Очень сильно захотелось пить.
— Скажите, Петр, вы же не будете играть в героя или идиота, что в данном случае равноценно? — «Улыбчивый» снова внимательно осмотрел голого человека у батареи. — Если вы готовы к деловому разговору, то я бы освободил вас, позволил надеть штаны и мы бы выпили чайку, поверьте, тема для беседы есть.
Против таких царских — ну по раскладу, естественно, — предложений Петр совсем не возражал.
Никита Палыч по-хозяйски открыл холодильник, посмотрел туда скептически, достал банку с соусом «Анкл Бенс»:
— Если на банке со свиной тушенкой изображен поросенок, а с говяжьей — корова, то что же в этой банке, старый негр, что ли?
Все, включая Петю, засмеялись. Шутка была старая, но «четенькая». К тому же Кислицын вдруг понял, что ни убивать, ни пытать его сегодня не будут.
Тем временем в квартире шел шмон. Бойцы Никиты Палыча уже вполне профессионально обыскали квартиру, нашли пару штук зелени, сколько-то рублей и сложили их на столик у входа. Туда же отправились все три золотые цепи. Галушкин скептически глянул на них, а потом на Петю. Тот только пожал плечами: таскать на себе украшения, как бабе, ему самому не очень нравилось (как и непременные мужские поцелуи при встрече), но таковы были обычаи лета 1994 года. Тренировочные костюмы и майки давно вышли из повседневной жизни.
На стрелки и вообще в обществе бандиту среднего звена требовалось являться в приличном виде. Хорошо, что братва не признавала галстуки. К черным и белым водолазкам Петя привык быстро, ботинки он так и не полюбил, но кроссовки под костюм ему носить запретил «старший». Он же велел и цепочками обзавестись, чтобы перед людьми не стыдно было.
Петя посетил туалет — с открытой дверью и помылся — также с открытой дверью.
За завтраком, — кто-то из бойцов «улыбчивого» исполнил нормальную яичницу, — стороны обсудили расклад.
Никиту Палыча не волновали деньги, которые мог бы предложить Петя.

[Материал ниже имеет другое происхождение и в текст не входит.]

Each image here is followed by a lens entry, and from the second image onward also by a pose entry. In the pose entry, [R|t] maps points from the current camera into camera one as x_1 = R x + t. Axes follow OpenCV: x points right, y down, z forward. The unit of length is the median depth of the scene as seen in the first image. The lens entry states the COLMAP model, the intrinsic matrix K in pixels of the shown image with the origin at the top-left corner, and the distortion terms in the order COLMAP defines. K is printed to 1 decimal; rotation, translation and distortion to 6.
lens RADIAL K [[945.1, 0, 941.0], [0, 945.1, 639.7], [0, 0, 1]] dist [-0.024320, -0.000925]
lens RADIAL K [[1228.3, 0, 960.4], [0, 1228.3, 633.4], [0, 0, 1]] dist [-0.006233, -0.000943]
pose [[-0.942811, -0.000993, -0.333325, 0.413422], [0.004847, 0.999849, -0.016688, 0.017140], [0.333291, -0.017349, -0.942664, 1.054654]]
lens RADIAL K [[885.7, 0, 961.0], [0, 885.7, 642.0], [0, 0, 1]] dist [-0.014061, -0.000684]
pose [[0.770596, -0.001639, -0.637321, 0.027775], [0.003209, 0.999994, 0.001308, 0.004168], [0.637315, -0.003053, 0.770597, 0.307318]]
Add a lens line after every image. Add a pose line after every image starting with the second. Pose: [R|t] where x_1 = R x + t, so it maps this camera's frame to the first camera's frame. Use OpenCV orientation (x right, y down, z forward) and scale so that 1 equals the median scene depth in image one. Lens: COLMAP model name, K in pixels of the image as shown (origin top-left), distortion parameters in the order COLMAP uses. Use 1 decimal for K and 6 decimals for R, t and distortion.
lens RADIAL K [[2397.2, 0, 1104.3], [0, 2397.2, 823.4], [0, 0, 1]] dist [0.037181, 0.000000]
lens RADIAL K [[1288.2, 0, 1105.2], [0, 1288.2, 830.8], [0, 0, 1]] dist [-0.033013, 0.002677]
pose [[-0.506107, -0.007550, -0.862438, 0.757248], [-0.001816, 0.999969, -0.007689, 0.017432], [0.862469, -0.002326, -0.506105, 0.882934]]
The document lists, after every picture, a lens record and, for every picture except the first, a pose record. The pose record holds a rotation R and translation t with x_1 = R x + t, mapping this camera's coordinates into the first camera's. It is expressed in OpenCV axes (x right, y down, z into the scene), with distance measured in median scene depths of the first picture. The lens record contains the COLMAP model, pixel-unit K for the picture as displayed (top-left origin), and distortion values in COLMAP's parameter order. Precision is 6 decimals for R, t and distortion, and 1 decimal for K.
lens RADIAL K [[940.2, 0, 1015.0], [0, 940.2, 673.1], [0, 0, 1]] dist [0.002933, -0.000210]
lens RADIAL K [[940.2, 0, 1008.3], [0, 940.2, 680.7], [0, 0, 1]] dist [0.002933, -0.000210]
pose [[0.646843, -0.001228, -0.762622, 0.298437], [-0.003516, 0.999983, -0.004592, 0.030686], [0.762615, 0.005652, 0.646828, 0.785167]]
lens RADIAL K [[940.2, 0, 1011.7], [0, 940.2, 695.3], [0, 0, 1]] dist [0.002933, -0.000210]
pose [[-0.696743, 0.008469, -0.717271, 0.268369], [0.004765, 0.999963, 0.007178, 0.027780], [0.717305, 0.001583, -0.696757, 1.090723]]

Поступили следующие предложения.
Первое — бандит Лимончик немедленно едет в КПЗ. Повод — хотя бы два ствола, которые были найдены в квартире. Один из них Петя видел в первый раз, но твердо понимал, что из него стреляли в последние годы, как из пулемета, и всё по мирным беззащитным людям.
Второе — законопослушный гражданин Петр Кислицын в силу внезапно вспыхнувшего патриотического чувства, столь важного для страны в эти трудные дни, немедленно призывается на военную службу и стремительно отбывает в сержантскую школу, в которой его давно уже ждут, — знакомы еще не были, а Галушкин позаботился.
После чего начинается воинская служба, цель которой не обкорнать судьбу Петра Кислицына, а, наоборот, помочь встать ему на правильные рельсы.
Кислицын неоднократно попадал в милицию, однажды провел сутки в КПЗ, но сейчас попадос выглядел предельно конкретным.